Thomas Jefferson grew sea kale at Monticello between 1820 and 1825. It was served at the Royal Pavilion in Brighton, when Prince Regent George IV of the United Kingdom (1762–1830) used it as a seaside retreat. By the Victorian Era sea kale had become "in very general use" as a vegetable in Britain, according to the popular cookbook Mrs Beeton's Book of Household Management, in which it is called a type of asparagus, although at nine pennies for a basket of sprouts, it was one of the most expensive vegetables to be had. Its cultivation is discussed in older books on vegetable growing. Wild stocks were severely reduced in Britain by forcing in situ and collecting for food until the practice was banned in the early 20th century. Sea kale fell out of favour, but in the early 21st century, British chefs made it fashionable again. It is commercially grown by a number of farmers in Britain.

A tiny experimental plot of sea kale is cultivated on Texel, a North Sea island in the Netherlands. It is irrigated with adulterated seawater.
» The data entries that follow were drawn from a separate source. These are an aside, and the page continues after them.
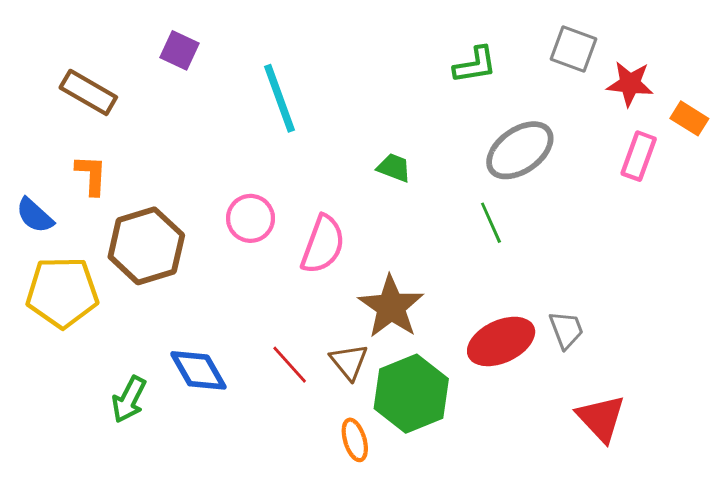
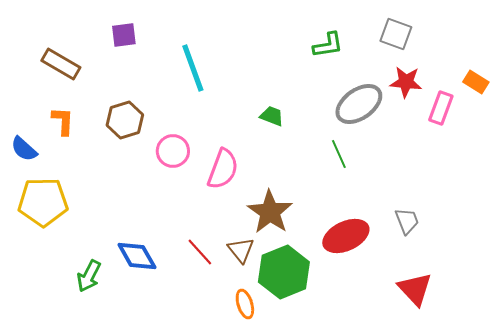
purple square: (180, 50) -> (124, 35), turned -32
red star: (630, 84) -> (406, 82), moved
brown hexagon: (146, 246) -> (125, 120), moved, size x0.7
gray trapezoid: (566, 330) -> (407, 221), moved

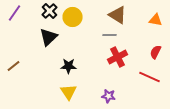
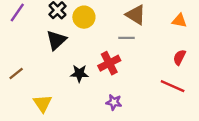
red cross: (118, 57) -> (109, 63), moved
yellow triangle: (68, 92) -> (43, 103), moved
purple star: (108, 96) -> (114, 102), moved

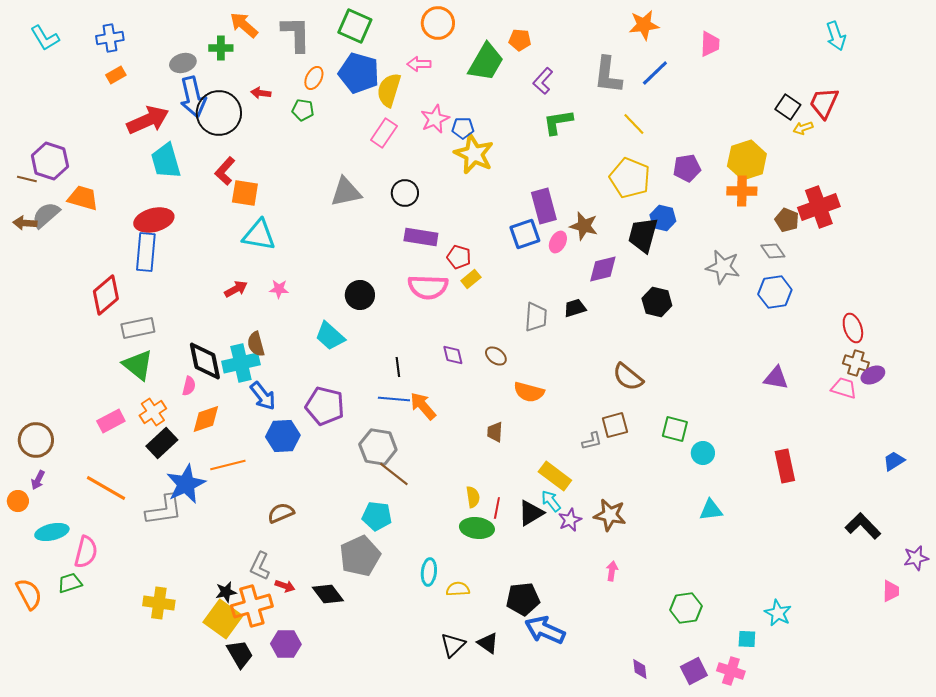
Maher mentions that he personally considered blanched sea kale a delicacy. Curtis says that as a food, boiled twenty minutes and covered in melted butter, it resembled most asparagus, although with hints of cabbage. He reports most he served it to found it agreeable; although some found it no better than cabbage, others found it superior even to asparagus. Although Curtis had never tried to do so himself, he mentions someone once made a decent stew of it and also theorizes that perhaps it might be well suited to be pickled.